The Loved One’s statement presumes a freedom of sorts but it is a challenging freedom at best. It doesn’t feel particularly free. It feels like hedging bets covering all the bases. It feels like I’m swimming in the shallow end. I don’t mean to offend.
I accept the situation but it makes me sad.
I’m a priest in an Episcopal School. The funerals we do tend to be for families who don’t attend church and our school and its chapels are the closest thing to church they have. I gently nudge them toward a traditional funeral. Still, I’ve found my job has included cultivating an instinct on how to listen for other elements they want but aren’t sure they can have (and then working with my Bishop to figure out what allowances can be made. I never get it exactly right, and that seems to be the point of your piece. But I am convinced that a straight-ahead liturgy-only funeral seems to be, for many families, something they tolerate and “get through” until they can gather in other ways to celebrate them and tell stories. I think there is a way to split the difference in whatever over/under mix is the “correct” one.
Thank you for your great article and thoughts. It is refreshing to hear your perspective. In losing funerals we also lose our last chance to share the gospel for HOPE for those who don’t believe. I am alarmed at people who have NOTHING, saying “My loved one didn’t want a funeral.” I truly believe funerals are for the living and not the dead, but it closure for the grieving process even if people don’t realise it.
But…what about untimely, abrupt and violent deaths?
We’ve just endured the Texas hill country floods.
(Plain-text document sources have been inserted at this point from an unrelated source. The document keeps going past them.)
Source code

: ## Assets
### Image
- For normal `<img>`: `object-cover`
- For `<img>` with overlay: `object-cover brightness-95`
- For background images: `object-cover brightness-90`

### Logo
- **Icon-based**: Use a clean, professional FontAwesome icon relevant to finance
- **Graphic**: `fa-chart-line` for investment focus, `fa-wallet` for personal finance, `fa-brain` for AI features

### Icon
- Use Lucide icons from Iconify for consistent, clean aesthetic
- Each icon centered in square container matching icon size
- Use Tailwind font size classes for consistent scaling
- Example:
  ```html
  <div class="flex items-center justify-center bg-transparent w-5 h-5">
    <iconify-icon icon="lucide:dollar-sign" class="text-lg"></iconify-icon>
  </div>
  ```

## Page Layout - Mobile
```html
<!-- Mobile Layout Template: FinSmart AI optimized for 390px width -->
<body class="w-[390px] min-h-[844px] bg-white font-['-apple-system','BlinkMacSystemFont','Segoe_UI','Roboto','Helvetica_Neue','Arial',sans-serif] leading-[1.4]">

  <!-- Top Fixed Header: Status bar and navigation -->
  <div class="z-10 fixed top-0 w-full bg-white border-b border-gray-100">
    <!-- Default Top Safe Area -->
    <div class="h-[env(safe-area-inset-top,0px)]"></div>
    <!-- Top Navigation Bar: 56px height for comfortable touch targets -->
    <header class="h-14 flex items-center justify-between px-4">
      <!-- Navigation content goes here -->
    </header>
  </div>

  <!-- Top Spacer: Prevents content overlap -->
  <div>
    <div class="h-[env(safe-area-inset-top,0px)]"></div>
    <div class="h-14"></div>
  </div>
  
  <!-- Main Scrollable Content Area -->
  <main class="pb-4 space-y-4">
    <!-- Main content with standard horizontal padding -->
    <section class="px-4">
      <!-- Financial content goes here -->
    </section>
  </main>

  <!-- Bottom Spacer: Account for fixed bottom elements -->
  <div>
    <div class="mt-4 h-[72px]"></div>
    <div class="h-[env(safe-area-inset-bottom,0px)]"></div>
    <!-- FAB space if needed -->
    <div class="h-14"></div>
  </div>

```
Our daughter lost a best friend, age 28. A friend lost her granddaughter, age 9.
Their respective Christian burial services honored (or you could say “celebrated”) the abbreviated lives these two young people lived on earth. Yet, as importantly, the prayers and hymns allowed weeping while also soothing, reminding us of the larger place we inhabit in God’s all abiding love. That is far bigger than where we dwell right now.
The Christian burial liturgies pointed those mourning on the path forward.
While the Christian memorial services could not answer “why,” they could reply with “how.” How to bear the sudden, sweeping loss of a loved one. HOW to endure such acute pain can only happen through the grace of God, and by walking with Christ who shares our heartache. It is a slow walk. But God is there.
When I hear the words, “Celebration of Life,” I prefer to think of celebration of Life Eternal. When I hear “closure,” I balk. There is never “closure” with grief. There is no “end point” as if it is one day just done.
With deep grief, there is only acceptance. This happens over time and only comes with the help of the Holy Spirit. How people live without that, I cannot know. But the Christian burial office offers a beginning.